Spatial amyloid-informed multimodal brain age as an early marker of Alzheimer's-related vulnerability and risk stratification.
Authors
Affiliations (6)
Affiliations (6)
- Department of Gerontology, Shanghai Sixth People's Hospital Affiliated to Shanghai Jiao Tong University School of Medicine, 600 Yishan Road, Shanghai, 200233, China.
- School of Life Sciences, Shanghai University, 99 Shangda Road, Shanghai, 200444, China.
- Department of Nuclear Medicine & PET Center, Huashan Hospital, Fudan University, 518 East Wuzhong Road, Shanghai, 200040, China.
- Department of Radiology, Shanghai Sixth People's Hospital Affiliated to Shanghai Jiao Tong University School of Medicine, 600 Yishan Road, Shanghai, 200233, China. Electronic address: [email protected].
- Department of Nuclear Medicine & PET Center, Huashan Hospital, Fudan University, 518 East Wuzhong Road, Shanghai, 200040, China. Electronic address: [email protected].
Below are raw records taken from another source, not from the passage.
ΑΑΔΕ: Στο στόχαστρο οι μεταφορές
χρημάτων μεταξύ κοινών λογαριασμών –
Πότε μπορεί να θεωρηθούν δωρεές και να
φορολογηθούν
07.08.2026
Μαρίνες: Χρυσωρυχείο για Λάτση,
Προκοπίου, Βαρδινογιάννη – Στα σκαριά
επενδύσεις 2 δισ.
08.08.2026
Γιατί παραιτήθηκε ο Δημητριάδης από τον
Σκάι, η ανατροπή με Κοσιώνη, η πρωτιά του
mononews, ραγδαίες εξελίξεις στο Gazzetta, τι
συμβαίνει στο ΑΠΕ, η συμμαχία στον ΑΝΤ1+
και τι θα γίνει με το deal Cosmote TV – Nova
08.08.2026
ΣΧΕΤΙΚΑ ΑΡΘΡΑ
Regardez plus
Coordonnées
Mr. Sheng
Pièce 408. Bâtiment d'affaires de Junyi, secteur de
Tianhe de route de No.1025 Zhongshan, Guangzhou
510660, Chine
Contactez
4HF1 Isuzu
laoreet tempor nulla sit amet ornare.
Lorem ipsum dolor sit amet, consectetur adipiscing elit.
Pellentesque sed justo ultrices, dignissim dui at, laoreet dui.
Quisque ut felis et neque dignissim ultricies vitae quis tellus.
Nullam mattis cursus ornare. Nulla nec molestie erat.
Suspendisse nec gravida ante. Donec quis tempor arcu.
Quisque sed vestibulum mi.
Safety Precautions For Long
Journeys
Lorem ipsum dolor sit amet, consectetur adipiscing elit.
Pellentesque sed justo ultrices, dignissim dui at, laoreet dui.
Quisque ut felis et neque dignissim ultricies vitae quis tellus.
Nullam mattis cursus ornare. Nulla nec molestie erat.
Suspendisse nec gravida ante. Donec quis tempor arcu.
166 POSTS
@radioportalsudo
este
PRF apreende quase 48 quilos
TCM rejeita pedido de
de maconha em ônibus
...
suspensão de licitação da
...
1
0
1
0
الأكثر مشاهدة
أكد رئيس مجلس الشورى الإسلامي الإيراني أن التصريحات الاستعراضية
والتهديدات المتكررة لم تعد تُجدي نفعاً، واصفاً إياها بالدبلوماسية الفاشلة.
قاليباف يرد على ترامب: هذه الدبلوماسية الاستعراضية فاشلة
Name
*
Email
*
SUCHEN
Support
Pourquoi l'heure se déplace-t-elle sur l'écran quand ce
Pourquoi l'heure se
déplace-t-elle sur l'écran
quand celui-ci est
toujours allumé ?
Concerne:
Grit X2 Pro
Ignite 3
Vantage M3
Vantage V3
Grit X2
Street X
- Department of Gerontology, Shanghai Sixth People's Hospital Affiliated to Shanghai Jiao Tong University School of Medicine, 600 Yishan Road, Shanghai, 200233, China. Electronic address: [email protected].
Abstract
Brain age gap (BAG)-the difference between predicted and chronological age-captures neurobiological aging, but MRI-only models insufficiently reflect Alzheimer's disease (AD) pathology. Whether incorporating regional amyloid-β (Aβ) positron emission tomography (PET) improves sensitivity to early AD processes remains unknown. To develop an amyloid-informed multimodal BAG model and examine its associations with cognition, plasma biomarkers, and functional connectivity across the AD continuum. Cross-sectional analysis using integrated machine-learning models. Chinese Preclinical Alzheimer's Disease Study (CPAS), a cohort recruited from community settings and memory clinics. Nine hundred ninety community-dwelling adults spanning normal cognition, subjective cognitive decline (SCD), mild cognitive impairment (MCI), and dementia. Regional Aβ-PET and structural MRI informed BAG estimation. Cognitive tests, plasma biomarkers (p-tau217, p-tau181, neurofilament light [NfL], glial fibrillary acidic protein [GFAP], Aβ42/40), and hippocampus-default mode network (DMN) connectivity from resting-state fMRI were assessed. Higher BAG was associated with greater odds of SCD, MCI, or dementia across the cohort, with stronger effects in Aβ-positive individuals. BAG explained more cognitive variance than global Aβ burden and was linked to multidomain cognitive deficits. Elevated BAG corresponded to higher p-tau217, p-tau181, NfL, and GFAP and lower Aβ42/40, indicating early biomarker alterations. BAG was also associated with reduced hippocampus-DMN connectivity. An amyloid-informed multimodal BAG model captures convergent AD-related pathology, biomarker alterations, and cognitive vulnerability beyond amyloid burden alone, supporting its value for individualized risk s2tratification and prevention-focused assessment.